# Help me name a Sandwich store



## quince (Jun 17, 2013)

Hi,

I'm looking to start a sandwich store where everything is pre-made, and ready to be grabbed and gone.

It will be unique for Australia, and it's purely aimed at people in a rush (mainly office workers in the city). It is similar to "Pret a Manger" in the UK/New York.

I'd like to say- It's fast, fresh, and it's original (not your standard ham/cheese or supermarket sandwich).
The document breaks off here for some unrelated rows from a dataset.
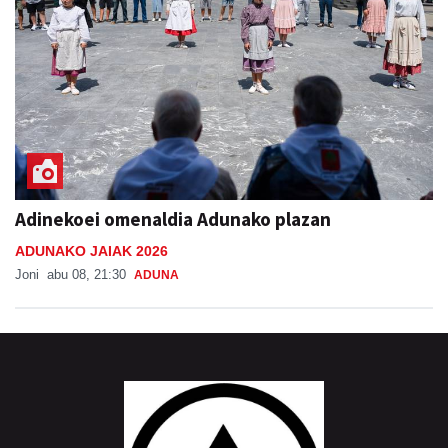
Adinekoei omenaldia Adunako plazan
ADUNAKO JAIAK 2026
Joni
abu 08, 21:30
ADUNA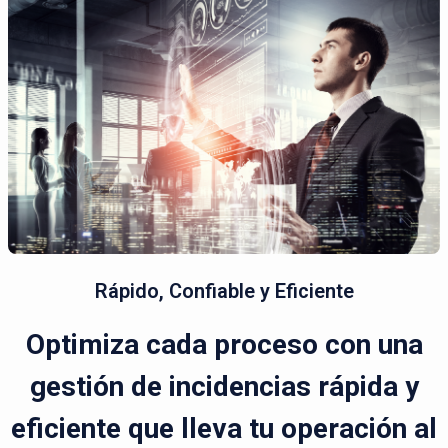
Rápido, Confiable y Eficiente
Optimiza cada proceso con una
gestión de incidencias rápida y
eficiente que lleva tu operación al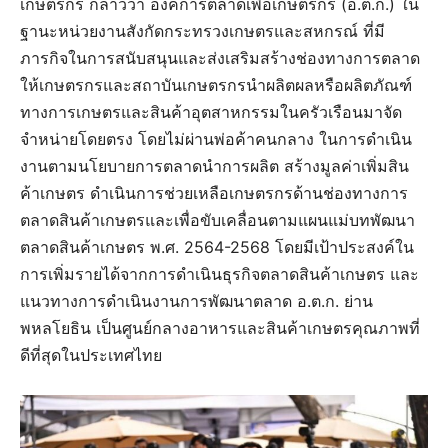
เกษตรกร กล่าวว่า องค์การตลาดเพื่อเกษตรกร (อ.ต.ก.) ใน
ฐานะหน่วยงานสังกัดกระทรวงเกษตรและสหกรณ์ ที่มี
ภารกิจในการสนับสนุนและส่งเสริมสร้างช่องทางการตลาด
ให้เกษตรกรและสถาบันเกษตรกรนำผลิตผลหรือผลิตภัณฑ์
ทางการเกษตรและสินค้าอุตสาหกรรมในครัวเรือนมาจัด
จำหน่ายโดยตรง โดยไม่ผ่านพ่อค้าคนกลาง ในการดำเนิน
งานตามนโยบายการตลาดนำการผลิต สร้างมูลค่าเพิ่มสิน
ค้าเกษตร ดำเนินการช่วยเหลือเกษตรกรด้านช่องทางการ
ตลาดสินค้าเกษตรและเพื่อขับเคลื่อนตามแผนแม่บทพัฒนา
ตลาดสินค้าเกษตร พ.ศ. 2564-2568 โดยมีเป้าประสงค์ใน
การเพิ่มรายได้จากการดำเนินธุรกิจตลาดสินค้าเกษตร และ
แนวทางการดำเนินงานการพัฒนาตลาด อ.ต.ก. ย่าน
พหลโยธิน เป็นศูนย์กลางอาหารและสินค้าเกษตรคุณภาพที่
ดีที่สุดในประเทศไทย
Any tips would be much appreciated


----------



## goldilocks (May 21, 2013)

The name that sprang to mind when reading that was "A Cut Above", but could mean you get confussed with hairdressers /img/vbsmilies/smilies/lol.gif


----------



## flipflopgirl (Jun 27, 2012)

G

 R

 A

 B 

 &

 B

 E

 G

 O

 N

 E

mimi


----------



## quince (Jun 17, 2013)

Thanks for the replies. They are two I haven't yet come up with! Definetly will consider. I've got a list of about 90 so far.

Please keep em coming!


----------



## chefedb (Apr 3, 2010)

ON THE GO GO!           WICH WAY TO GO!    PUT IT TOGETHER!   WICHESS ON PARADE!


----------



## joelzer0 (May 30, 2013)

"Tasties" 

I'm from the US and think of kangaroos when thinking Aussie. With that in mind "the hop in" 

"Happy go lucky sandwiches"

"Quicky buns"

"The Artisan"

"Sandwich Shoppe"

"That's a wrap"

"Due deligence" haha


----------



## laurenlulu (Sep 9, 2012)

Between the Buns

So Meaty (which happens to be my license plate, makes me smile)

Which Wich is Which

Gnam Gnam the Sand Witch

Really I'm just playin


----------



## ishbel (Jan 5, 2007)

Sangers To Go.


----------



## joebluff (Mar 4, 2014)

QuickWich Deluxe


----------



## scaramanga (Feb 27, 2014)

Hello

If you were is sunny South Africa I would go with: Gourmet Zaam (SA slang for a sandwich) Express. Sadly you stuck on the other end of the planet with different slang terms for Zaams.

Two Minute Deli Express 

Ready To Go. Gourmet Eat

Will still mull it over a bit and send on.

Have a good one.


----------